**Work request**: The lines to transcribe run from the top of the material below to the line with "Setting up Wazuh", inclusive. Leave the pictures behind.

• • • •

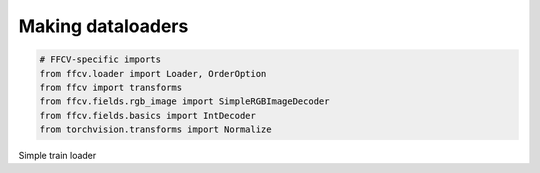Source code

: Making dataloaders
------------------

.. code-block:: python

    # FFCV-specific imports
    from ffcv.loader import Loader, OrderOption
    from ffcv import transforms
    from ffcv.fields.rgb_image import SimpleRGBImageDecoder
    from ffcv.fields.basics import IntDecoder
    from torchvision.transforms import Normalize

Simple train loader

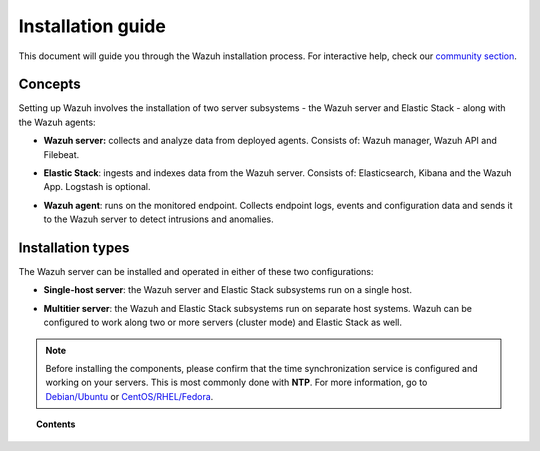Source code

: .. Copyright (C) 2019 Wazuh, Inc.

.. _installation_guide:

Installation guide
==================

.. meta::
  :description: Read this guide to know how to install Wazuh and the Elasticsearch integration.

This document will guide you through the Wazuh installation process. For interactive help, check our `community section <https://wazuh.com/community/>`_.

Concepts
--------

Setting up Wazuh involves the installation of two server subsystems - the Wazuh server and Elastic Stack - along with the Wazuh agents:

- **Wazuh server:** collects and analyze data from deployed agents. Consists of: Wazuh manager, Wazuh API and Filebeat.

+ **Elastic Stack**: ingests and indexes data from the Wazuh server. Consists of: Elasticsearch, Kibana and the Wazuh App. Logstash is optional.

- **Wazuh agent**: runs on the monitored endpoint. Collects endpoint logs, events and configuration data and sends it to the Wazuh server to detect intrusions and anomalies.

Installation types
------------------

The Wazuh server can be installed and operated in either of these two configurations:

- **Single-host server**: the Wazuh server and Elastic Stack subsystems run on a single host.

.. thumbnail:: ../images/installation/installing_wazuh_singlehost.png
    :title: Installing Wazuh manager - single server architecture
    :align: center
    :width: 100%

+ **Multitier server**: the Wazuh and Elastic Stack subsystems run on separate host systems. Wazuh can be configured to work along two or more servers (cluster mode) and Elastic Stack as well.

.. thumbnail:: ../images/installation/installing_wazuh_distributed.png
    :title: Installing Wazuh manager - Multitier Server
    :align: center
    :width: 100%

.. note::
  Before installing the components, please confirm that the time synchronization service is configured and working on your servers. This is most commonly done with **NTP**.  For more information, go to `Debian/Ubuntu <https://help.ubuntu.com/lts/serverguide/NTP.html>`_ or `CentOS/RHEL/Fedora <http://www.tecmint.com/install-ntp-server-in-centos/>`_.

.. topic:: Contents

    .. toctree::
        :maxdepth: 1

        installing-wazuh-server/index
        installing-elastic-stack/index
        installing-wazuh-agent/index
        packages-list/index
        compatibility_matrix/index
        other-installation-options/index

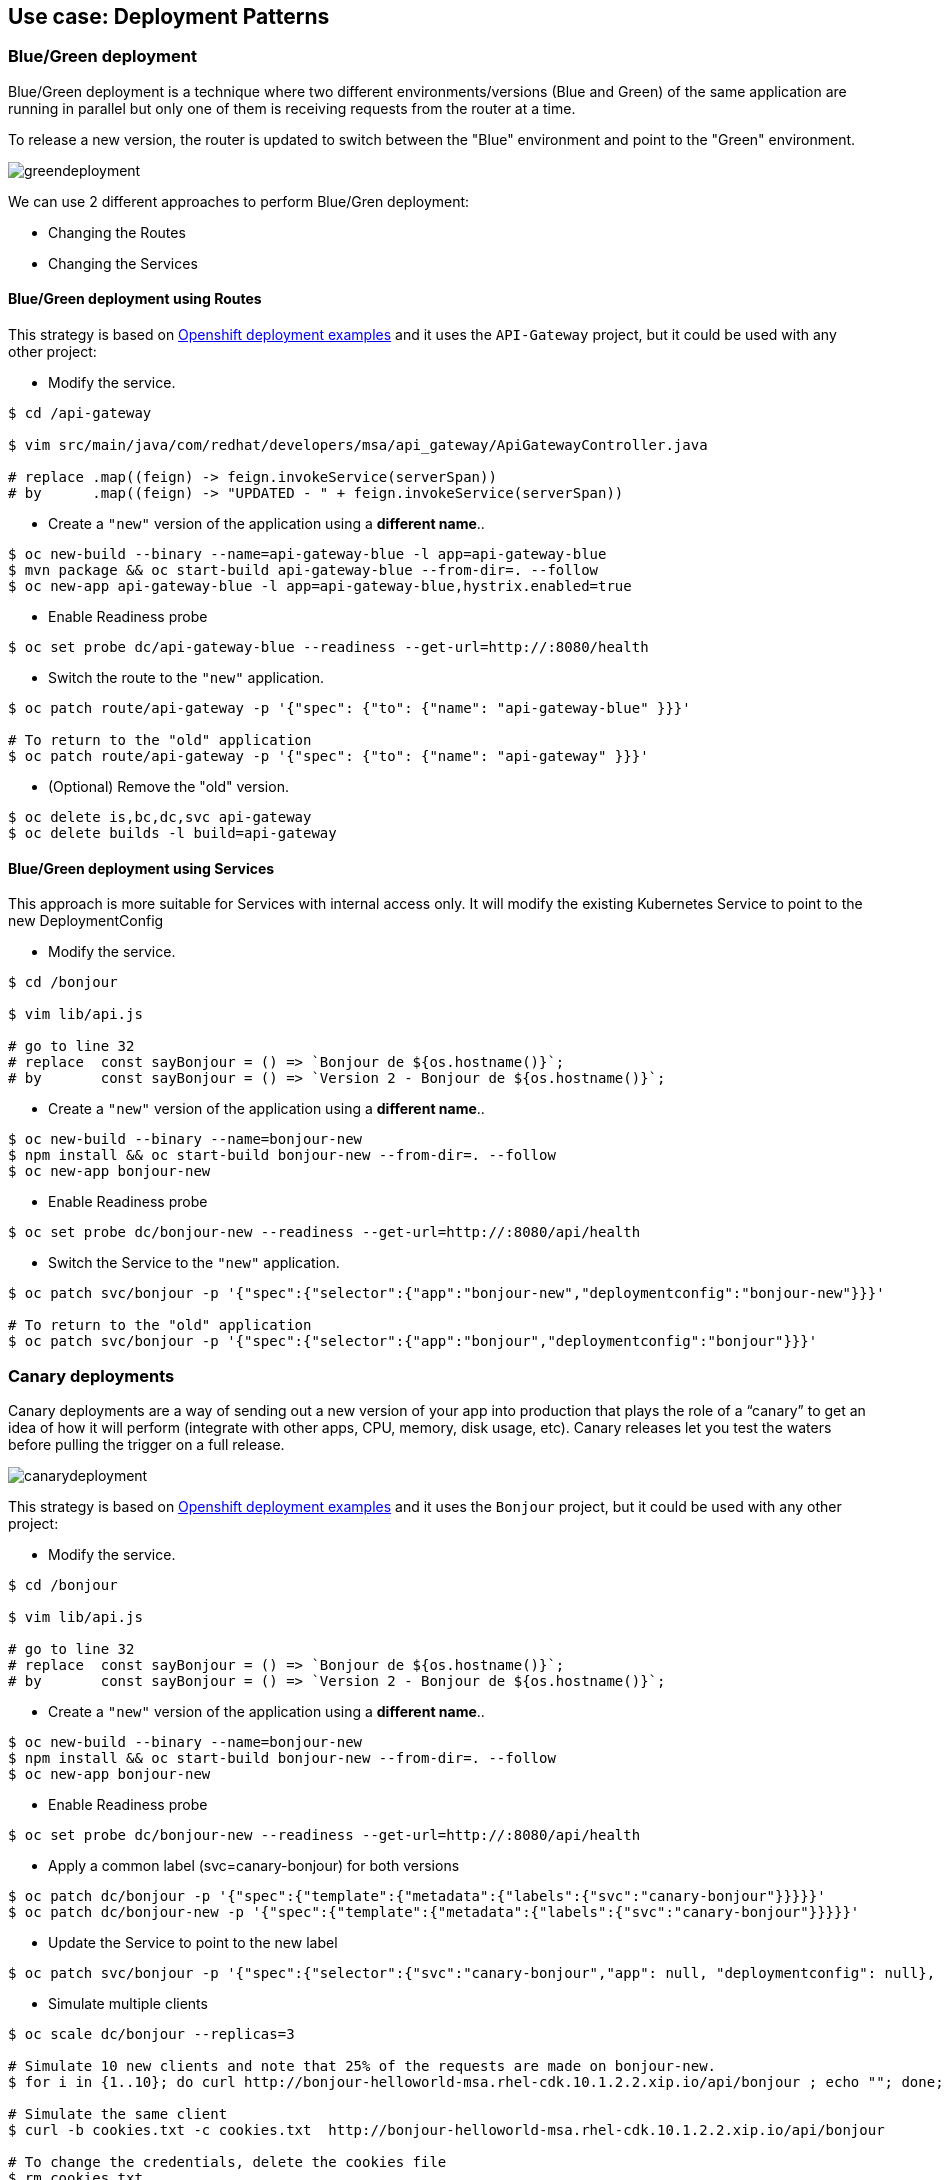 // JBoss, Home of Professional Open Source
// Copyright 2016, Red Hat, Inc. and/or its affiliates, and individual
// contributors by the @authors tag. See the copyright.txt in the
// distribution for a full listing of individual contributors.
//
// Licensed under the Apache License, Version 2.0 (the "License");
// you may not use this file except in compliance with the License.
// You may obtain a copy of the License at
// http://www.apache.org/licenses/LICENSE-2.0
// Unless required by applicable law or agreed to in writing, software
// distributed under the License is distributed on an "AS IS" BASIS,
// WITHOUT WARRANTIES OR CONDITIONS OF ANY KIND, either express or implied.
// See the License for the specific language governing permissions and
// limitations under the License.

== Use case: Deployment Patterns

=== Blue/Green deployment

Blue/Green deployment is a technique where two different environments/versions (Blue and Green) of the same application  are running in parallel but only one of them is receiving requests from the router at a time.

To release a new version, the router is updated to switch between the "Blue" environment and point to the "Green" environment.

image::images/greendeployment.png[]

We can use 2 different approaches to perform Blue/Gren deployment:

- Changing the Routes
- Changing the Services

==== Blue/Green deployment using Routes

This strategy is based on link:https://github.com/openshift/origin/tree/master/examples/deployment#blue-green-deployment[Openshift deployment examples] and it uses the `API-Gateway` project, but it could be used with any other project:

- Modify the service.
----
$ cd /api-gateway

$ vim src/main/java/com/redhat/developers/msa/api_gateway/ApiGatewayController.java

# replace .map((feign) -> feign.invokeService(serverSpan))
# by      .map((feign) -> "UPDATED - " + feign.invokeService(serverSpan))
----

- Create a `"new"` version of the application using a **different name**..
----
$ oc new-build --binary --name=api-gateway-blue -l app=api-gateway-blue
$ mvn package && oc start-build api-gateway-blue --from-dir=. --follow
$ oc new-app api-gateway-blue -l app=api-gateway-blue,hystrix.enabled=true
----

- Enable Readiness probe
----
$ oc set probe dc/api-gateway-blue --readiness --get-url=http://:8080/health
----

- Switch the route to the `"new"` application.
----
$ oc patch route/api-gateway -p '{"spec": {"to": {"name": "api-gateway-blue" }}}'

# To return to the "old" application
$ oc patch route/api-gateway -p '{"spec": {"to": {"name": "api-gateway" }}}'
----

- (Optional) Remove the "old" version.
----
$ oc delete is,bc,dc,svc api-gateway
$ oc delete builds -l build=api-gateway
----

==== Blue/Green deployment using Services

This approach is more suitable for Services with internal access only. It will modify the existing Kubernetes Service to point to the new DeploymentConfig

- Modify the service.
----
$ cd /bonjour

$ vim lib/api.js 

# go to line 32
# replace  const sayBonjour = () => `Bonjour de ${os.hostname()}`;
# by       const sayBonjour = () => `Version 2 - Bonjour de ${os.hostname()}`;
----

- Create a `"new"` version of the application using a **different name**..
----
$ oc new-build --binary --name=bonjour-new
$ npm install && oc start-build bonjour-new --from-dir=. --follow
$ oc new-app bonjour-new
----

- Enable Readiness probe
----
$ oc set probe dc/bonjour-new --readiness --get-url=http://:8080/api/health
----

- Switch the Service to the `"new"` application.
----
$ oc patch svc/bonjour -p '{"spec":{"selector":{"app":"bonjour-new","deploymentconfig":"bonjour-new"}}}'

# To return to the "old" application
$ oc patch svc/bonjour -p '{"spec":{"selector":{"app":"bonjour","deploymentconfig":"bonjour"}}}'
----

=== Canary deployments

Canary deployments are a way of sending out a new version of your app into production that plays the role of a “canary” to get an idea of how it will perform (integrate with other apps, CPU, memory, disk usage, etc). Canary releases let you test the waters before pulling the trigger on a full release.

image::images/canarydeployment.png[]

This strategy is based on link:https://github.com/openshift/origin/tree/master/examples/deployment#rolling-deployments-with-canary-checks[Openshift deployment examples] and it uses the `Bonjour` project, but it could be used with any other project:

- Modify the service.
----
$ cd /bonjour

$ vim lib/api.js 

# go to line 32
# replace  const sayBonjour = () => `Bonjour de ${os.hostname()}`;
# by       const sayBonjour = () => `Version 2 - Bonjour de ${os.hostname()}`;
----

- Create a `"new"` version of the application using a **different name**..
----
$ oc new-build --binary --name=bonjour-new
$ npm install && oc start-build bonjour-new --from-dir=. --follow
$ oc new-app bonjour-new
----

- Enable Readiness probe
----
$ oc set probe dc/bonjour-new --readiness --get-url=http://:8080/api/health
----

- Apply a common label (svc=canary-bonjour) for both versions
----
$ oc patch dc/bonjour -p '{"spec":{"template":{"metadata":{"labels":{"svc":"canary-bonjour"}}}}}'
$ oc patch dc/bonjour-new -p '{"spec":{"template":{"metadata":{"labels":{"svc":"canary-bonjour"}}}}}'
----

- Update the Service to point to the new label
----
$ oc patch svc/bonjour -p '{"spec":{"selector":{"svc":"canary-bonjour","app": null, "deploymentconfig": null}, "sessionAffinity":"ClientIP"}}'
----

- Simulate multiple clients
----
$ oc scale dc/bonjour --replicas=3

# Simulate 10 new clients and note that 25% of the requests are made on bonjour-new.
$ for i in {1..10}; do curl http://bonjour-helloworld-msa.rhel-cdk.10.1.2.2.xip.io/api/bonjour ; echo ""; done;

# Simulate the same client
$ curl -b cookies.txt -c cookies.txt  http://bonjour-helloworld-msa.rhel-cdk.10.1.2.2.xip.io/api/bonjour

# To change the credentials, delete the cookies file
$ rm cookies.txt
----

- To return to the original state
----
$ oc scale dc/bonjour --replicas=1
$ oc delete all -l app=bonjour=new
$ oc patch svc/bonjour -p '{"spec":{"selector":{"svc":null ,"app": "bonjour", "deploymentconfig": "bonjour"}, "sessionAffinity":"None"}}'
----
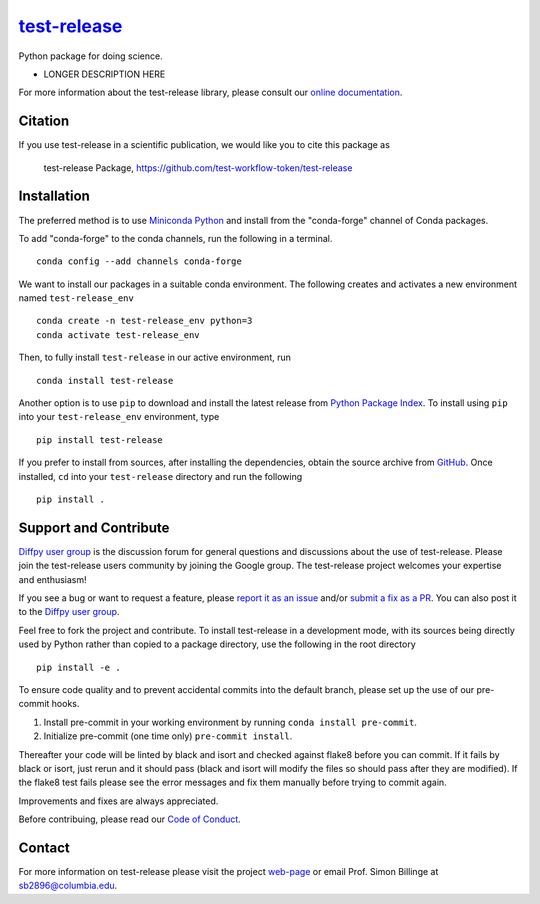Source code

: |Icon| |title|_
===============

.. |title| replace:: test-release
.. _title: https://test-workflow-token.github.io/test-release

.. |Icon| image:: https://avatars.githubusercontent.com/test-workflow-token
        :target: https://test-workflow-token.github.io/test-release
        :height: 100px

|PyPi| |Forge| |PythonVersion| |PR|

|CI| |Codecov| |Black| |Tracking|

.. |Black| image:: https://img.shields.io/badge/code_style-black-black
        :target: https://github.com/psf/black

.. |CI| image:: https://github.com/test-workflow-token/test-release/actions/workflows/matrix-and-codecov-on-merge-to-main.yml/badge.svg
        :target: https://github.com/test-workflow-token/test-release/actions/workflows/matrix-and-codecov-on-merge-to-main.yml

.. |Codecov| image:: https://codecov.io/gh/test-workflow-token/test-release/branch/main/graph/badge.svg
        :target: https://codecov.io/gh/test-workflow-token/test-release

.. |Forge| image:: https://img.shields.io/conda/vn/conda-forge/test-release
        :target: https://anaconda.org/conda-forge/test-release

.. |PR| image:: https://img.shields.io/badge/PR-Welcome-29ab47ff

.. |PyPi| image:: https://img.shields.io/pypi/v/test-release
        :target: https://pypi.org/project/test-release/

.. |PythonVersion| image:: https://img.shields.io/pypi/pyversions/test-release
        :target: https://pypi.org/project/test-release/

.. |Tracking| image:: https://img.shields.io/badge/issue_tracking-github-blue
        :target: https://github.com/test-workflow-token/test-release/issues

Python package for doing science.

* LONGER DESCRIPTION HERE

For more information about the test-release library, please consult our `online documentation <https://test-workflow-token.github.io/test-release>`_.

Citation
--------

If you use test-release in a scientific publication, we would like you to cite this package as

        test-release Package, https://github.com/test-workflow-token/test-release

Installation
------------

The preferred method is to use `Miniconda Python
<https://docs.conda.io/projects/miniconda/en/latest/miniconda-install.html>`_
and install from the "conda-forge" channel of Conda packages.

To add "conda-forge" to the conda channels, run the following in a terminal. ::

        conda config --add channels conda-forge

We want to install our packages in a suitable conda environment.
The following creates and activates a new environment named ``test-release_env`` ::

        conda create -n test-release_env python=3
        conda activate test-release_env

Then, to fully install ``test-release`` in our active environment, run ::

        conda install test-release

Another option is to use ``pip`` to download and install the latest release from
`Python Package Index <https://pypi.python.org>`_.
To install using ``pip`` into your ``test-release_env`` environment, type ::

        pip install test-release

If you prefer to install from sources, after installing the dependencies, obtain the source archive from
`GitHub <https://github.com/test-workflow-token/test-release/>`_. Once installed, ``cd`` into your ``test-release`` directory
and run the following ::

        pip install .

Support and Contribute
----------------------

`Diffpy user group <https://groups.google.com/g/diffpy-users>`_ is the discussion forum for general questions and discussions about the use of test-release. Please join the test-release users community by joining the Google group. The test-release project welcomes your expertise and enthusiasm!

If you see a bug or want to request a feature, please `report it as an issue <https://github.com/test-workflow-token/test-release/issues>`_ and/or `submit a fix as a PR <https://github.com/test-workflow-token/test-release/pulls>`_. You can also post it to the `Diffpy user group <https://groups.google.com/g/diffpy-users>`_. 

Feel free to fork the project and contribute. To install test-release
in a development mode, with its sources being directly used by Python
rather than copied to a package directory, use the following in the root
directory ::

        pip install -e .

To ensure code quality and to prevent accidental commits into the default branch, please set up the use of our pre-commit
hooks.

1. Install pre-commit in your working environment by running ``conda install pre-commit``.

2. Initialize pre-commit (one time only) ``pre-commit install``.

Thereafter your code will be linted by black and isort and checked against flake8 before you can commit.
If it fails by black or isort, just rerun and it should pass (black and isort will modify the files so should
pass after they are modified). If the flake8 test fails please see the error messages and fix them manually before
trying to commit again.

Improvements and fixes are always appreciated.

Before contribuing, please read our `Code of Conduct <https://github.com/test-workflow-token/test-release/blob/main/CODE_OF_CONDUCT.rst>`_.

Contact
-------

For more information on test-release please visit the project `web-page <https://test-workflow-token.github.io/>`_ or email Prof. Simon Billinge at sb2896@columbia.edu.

• • • •

**Solved exercise**:
Source code

: Making dataloaders
------------------

.. code-block:: python

    # FFCV-specific imports
    from ffcv.loader import Loader, OrderOption
    from ffcv import transforms
    from ffcv.fields.rgb_image import SimpleRGBImageDecoder
    from ffcv.fields.basics import IntDecoder
    from torchvision.transforms import Normalize

Simple train loader

Source code

: .. Copyright (C) 2019 Wazuh, Inc.

.. _installation_guide:

Installation guide
==================

.. meta::
  :description: Read this guide to know how to install Wazuh and the Elasticsearch integration.

This document will guide you through the Wazuh installation process. For interactive help, check our `community section <https://wazuh.com/community/>`_.

Concepts
--------

Setting up Wazuh involves the installation of two server subsystems - the Wazuh server and Elastic Stack - along with the Wazuh agents:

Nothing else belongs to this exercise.